(Text-based design files)
<<<<

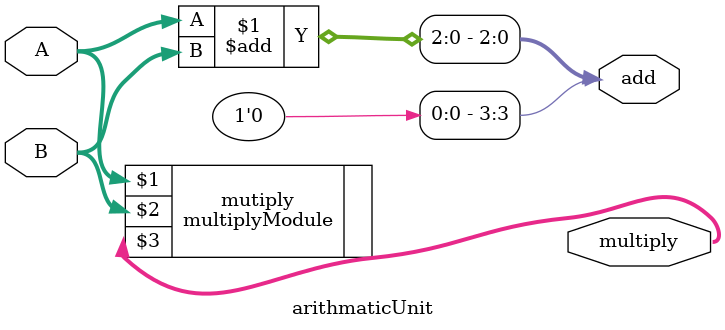
<source format=v>
`timescale 1ns / 1ps
module arithmaticUnit(
	input [1:0] A ,
	input [1:0] B ,
	output [3:0]	multiply ,
	output [3:0]	add
    );
	 
	 multiplyModule mutiply( A , B , multiply); 
	 
	 assign add[2:0] = A + B ;
	 assign add[3] = 1'b0 ;


endmodule
</source>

>>>>

**Exercise goal**
Starting at the line with "assign add[2:0] = A + B ;", copy every line up to and including the last one in the entries above.

**Response to this exercise**
	 assign add[2:0] = A + B ;
	 assign add[3] = 1'b0 ;


endmodule
</source>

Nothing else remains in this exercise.